Social Determinants of Health & PA
- WHO: SDH ≈ 30–55 % of health outcomes.
- Key domains: income, education, job security, housing, food, inclusion, early childhood, health-care access.
- Determinants specific to PA: urban design, cultural norms, social support, facility access, individual motivation & self-efficacy.
- Populations at Risk: low SES, chronic illness, older adults, rural/remote residents.
- Global Action Plan on PA 2018-2030 – “More Active People for a Healthier World”.
- Evidence-based interventions:
- Community campaigns (e.g., “Find Thirty Every Day”).
- Point-of-decision prompts (stairs vs elevator).
- Active transport initiatives (Ride2Work Day).
- Local events: City to Surf, HBF Run for a Reason.
- School programs: Jump Rope for Heart.
- Behaviour-change media: “Swap It, Don’t Stop It”, “Get Moving”.
- Mental-well-being synergy: Act-Belong-Commit.
Practical Implications for Exercise Professionals
- Testing is only valuable if results are interpreted, contextualised and translated into action.

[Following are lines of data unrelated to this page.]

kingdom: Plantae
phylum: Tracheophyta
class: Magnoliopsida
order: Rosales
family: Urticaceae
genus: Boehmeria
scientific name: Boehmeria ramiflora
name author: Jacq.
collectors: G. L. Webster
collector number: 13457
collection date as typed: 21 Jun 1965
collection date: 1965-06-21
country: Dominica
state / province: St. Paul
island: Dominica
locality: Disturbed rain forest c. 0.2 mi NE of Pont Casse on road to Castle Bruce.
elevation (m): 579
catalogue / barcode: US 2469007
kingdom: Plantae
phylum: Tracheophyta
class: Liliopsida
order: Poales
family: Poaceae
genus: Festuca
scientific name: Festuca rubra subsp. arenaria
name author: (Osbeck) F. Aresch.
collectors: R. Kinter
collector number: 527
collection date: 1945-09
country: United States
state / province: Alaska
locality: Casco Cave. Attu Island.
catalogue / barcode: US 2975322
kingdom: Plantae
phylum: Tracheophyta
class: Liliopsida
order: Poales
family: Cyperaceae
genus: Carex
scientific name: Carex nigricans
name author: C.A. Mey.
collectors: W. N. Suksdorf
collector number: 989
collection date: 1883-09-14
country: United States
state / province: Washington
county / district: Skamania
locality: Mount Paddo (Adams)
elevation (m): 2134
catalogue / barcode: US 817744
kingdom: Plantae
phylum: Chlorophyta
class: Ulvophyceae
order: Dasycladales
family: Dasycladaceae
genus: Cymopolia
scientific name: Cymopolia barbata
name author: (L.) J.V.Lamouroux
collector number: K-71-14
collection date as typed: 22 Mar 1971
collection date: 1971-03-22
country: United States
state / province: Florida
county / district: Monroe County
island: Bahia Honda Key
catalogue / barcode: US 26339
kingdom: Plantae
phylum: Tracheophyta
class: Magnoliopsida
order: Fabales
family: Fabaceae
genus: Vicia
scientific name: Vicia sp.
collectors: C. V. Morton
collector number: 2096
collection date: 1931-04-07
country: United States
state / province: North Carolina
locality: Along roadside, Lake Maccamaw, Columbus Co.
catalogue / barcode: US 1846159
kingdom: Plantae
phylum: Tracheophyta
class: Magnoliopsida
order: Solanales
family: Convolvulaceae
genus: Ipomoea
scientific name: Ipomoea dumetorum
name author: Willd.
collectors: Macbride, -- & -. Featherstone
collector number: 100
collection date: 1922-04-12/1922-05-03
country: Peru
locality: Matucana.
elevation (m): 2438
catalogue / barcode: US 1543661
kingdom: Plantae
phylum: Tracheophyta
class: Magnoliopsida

- Use normative data judiciously; personalise cut-points based on risk stratification.
- Address social determinants and individual barriers when prescribing PA.
- Advocate for supportive environments and policy change.
- Maintain competence: ACSM Guidelines 10th ed., ESSA Student Manual (Coombes & Skinner 2014).